__EXERCISE DESCRIPTION__
In the listing that follows, retype every line from the first through the one containing "sur les 3èmes matchs du dimanche (avec coupe". Pictures are to be left out.

--- START ---

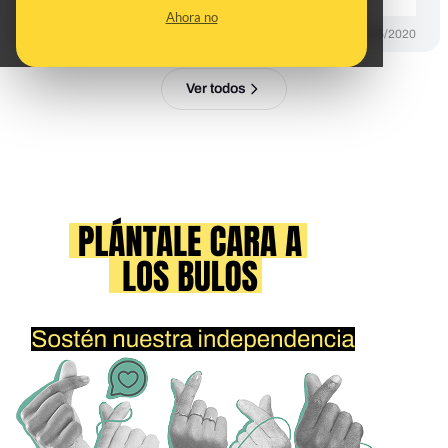
Ahora no
DESINFO
14/05/2020
Ver todos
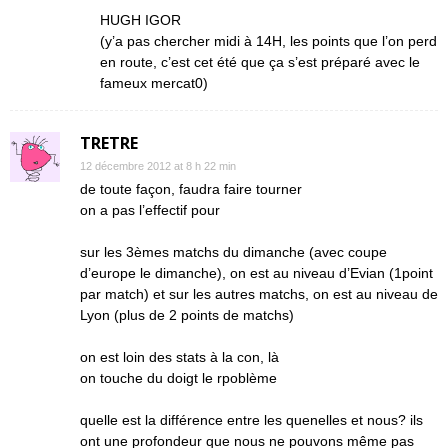
HUGH IGOR
(y’a pas chercher midi à 14H, les points que l’on perd
en route, c’est cet été que ça s’est préparé avec le
fameux mercat0)
TRETRE
12 décembre 2012 at 8 h 22 min
de toute façon, faudra faire tourner
on a pas l’effectif pour
sur les 3èmes matchs du dimanche (avec coupe
d’europe le dimanche), on est au niveau d’Evian (1point
par match) et sur les autres matchs, on est au niveau de
Lyon (plus de 2 points de matchs)
on est loin des stats à la con, là
on touche du doigt le rpoblème
quelle est la différence entre les quenelles et nous? ils
ont une profondeur que nous ne pouvons même pas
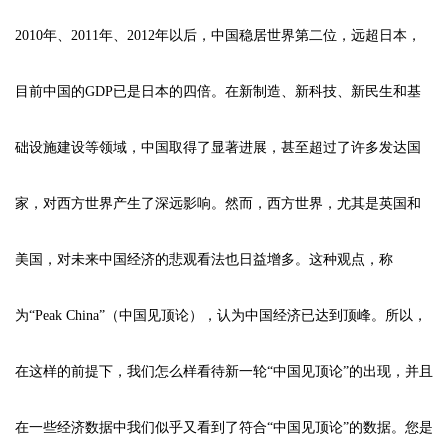
2010年、2011年、2012年以后，中国稳居世界第二位，远超日本，
目前中国的GDP已是日本的四倍。在新制造、新科技、新民生和基
础设施建设等领域，中国取得了显著进展，甚至超过了许多发达国
家，对西方世界产生了深远影响。然而，西方世界，尤其是英国和
美国，对未来中国经济的悲观看法也日益增多。这种观点，称
为“Peak China”（中国见顶论），认为中国经济已达到顶峰。所以，
在这样的前提下，我们怎么样看待新一轮“中国见顶论”的出现，并且
在一些经济数据中我们似乎又看到了符合“中国见顶论”的数据。您是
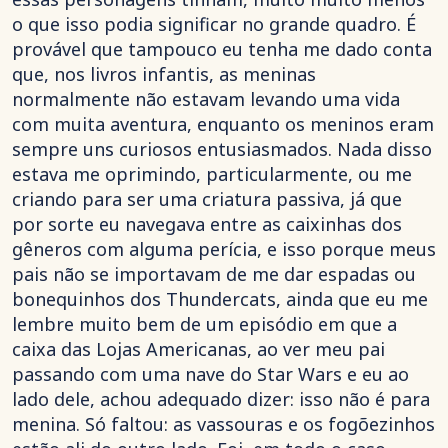
o que isso podia significar no grande quadro. É
provável que tampouco eu tenha me dado conta
que, nos livros infantis, as meninas
normalmente não estavam levando uma vida
com muita aventura, enquanto os meninos eram
sempre uns curiosos entusiasmados. Nada disso
estava me oprimindo, particularmente, ou me
criando para ser uma criatura passiva, já que
por sorte eu navegava entre as caixinhas dos
gêneros com alguma perícia, e isso porque meus
pais não se importavam de me dar espadas ou
bonequinhos dos Thundercats, ainda que eu me
lembre muito bem de um episódio em que a
caixa das Lojas Americanas, ao ver meu pai
passando com uma nave do Star Wars e eu ao
lado dele, achou adequado dizer: isso não é para
menina. Só faltou: as vassouras e os fogõezinhos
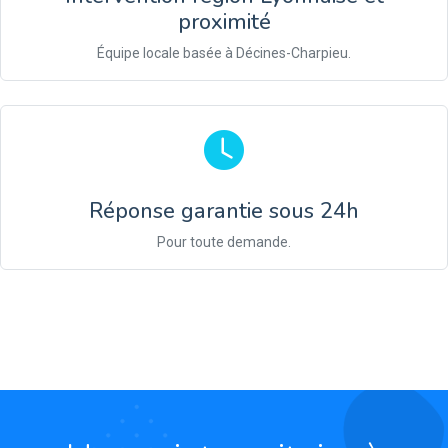
proximité
Équipe locale basée à Décines-Charpieu.
Réponse garantie sous 24h
Pour toute demande.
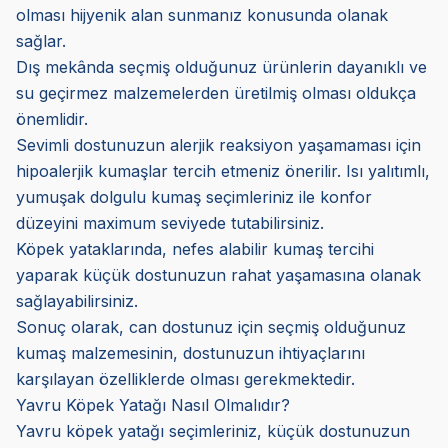
olması hijyenik alan sunmanız konusunda olanak
sağlar.
Dış mekânda seçmiş olduğunuz ürünlerin dayanıklı ve
su geçirmez malzemelerden üretilmiş olması oldukça
önemlidir.
Sevimli dostunuzun alerjik reaksiyon yaşamaması için
hipoalerjik kumaşlar tercih etmeniz önerilir. Isı yalıtımlı,
yumuşak dolgulu kumaş seçimleriniz ile konfor
düzeyini maximum seviyede tutabilirsiniz.
Köpek yataklarında, nefes alabilir kumaş tercihi
yaparak küçük dostunuzun rahat yaşamasına olanak
sağlayabilirsiniz.
Sonuç olarak, can dostunuz için seçmiş olduğunuz
kumaş malzemesinin, dostunuzun ihtiyaçlarını
karşılayan özelliklerde olması gerekmektedir.
Yavru Köpek Yatağı Nasıl Olmalıdır?
Yavru köpek yatağı seçimleriniz, küçük dostunuzun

--- END ---

__SOLUTION TO THIS TASK__
Ahora no
DESINFO
14/05/2020
Ver todos
HUGH IGOR
(y’a pas chercher midi à 14H, les points que l’on perd
en route, c’est cet été que ça s’est préparé avec le
fameux mercat0)
TRETRE
12 décembre 2012 at 8 h 22 min
de toute façon, faudra faire tourner
on a pas l’effectif pour
sur les 3èmes matchs du dimanche (avec coupe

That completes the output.